NONO, une protéine clé dans le développement du cerveau

Les déficiences intellectuelles d’origine génétique sont souvent la conséquence du fonctionnement anormal de protéines localisées au niveau de la synapse : là où a lieu la transmission d’information entre deux cellules nerveuses. Le gène NONO, connu jusqu’à présent pour son rôle dans le rythme circadien, jouerait un rôle important au niveau de ces synapses.

En étudiant un syndrome rare de déficience intellectuel, l’équipe de Laurence Colleaux* vient de mettre en évidence un gène dont le rôle dans la transmission d’information entre neurones n’était pas encore décrit : le gène NONO. « La protéine pour laquelle il code était déjà connue, notamment dans la régulation du rythme circadien. Mais rien ne permettait de lui attribuer un rôle dans le fonctionnement synaptique » explique la chercheuse. 
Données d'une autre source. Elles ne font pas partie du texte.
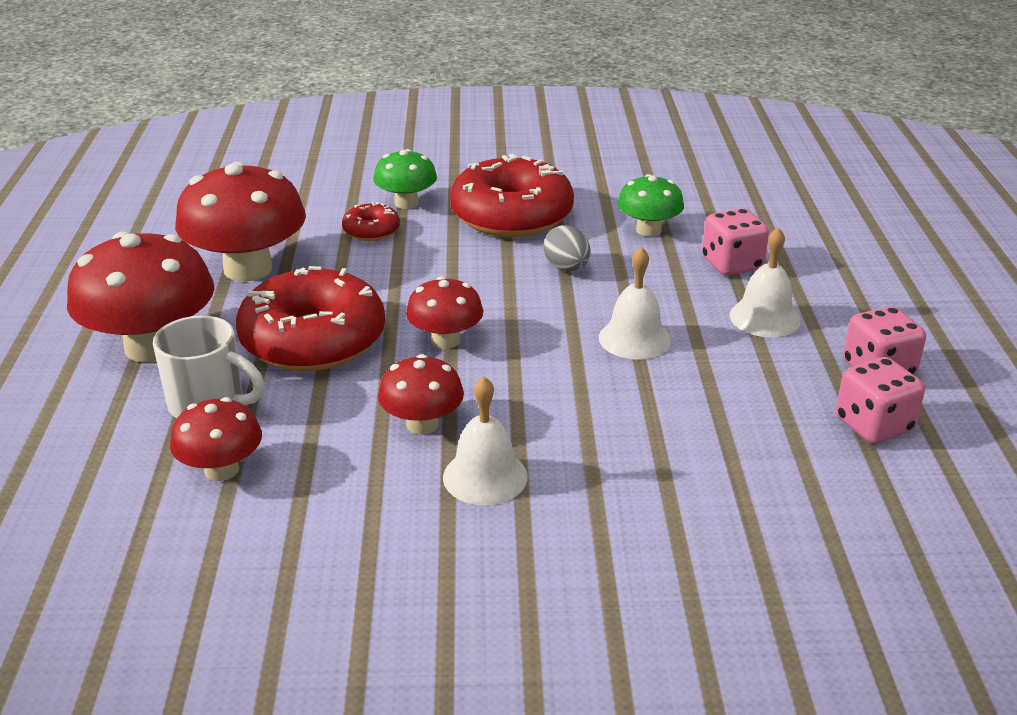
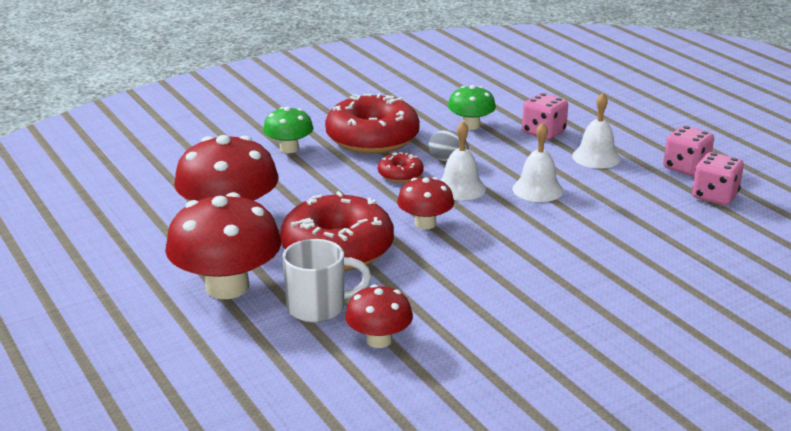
camera: 30 degrees left, 5 degrees down
(371, 231) = (287, 172): red donut -> red donut (400, 174)
(422, 424) = (472, 274): red mushroom -> none
(485, 476) = (544, 289): white bell -> white bell (460, 188)

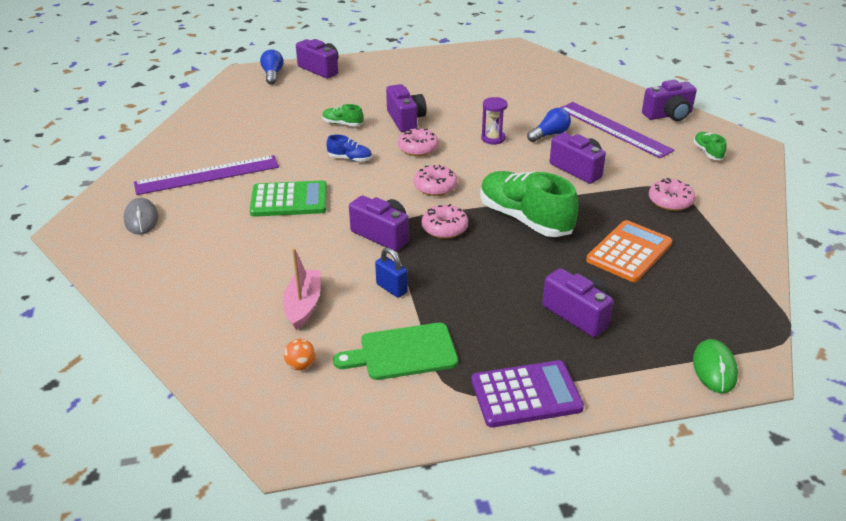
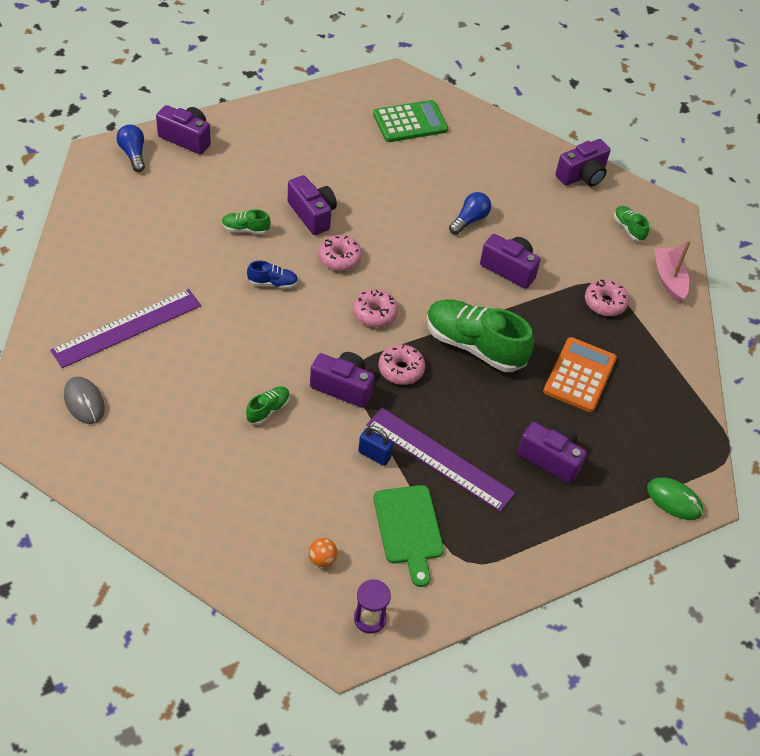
camera: 20 degrees left, 15 degrees up
(289, 200) = (230, 352): green calculator -> green calculator (410, 122)
(303, 243) = (268, 410): none -> green shoe
(303, 305) = (298, 489): pink boat -> pink boat (668, 279)
(403, 352) = (409, 529): green cutting board -> green cutting board turned 75 degrees counterclockwise
(493, 138) = (413, 233): purple hourglass -> purple hourglass (370, 618)
(526, 394) = (527, 555): purple calculator -> none
(614, 129) = (532, 204): purple ruler -> purple ruler (439, 459)
(714, 368) = (674, 500): green mouse -> green mouse turned 45 degrees counterclockwise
Laurence Colleaux et son équipe ont montré que chez les souris dont le gène NONO est muté, l’absence totale de production de la protéine entraîne une perturbation de l’expression d’autres gènes au niveau des synapses. Cette dérégulation conduit à des anomalies structurelles des synapses inhibitrices (dites GABAergiques). Or, l’équilibre physiologique existant entre les synapses excitatrices (glutamatergiques) et les synapses inhibitrices est essentiel pour le bon développement et le fonctionnement cérébral. Dans la déficience intellectuelle, cet équilibre est souvent rompu. « Nous devons maintenant montrer que ces anomalies structurelles sont bien responsables d’anomalies fonctionnelles » conclut-elle. 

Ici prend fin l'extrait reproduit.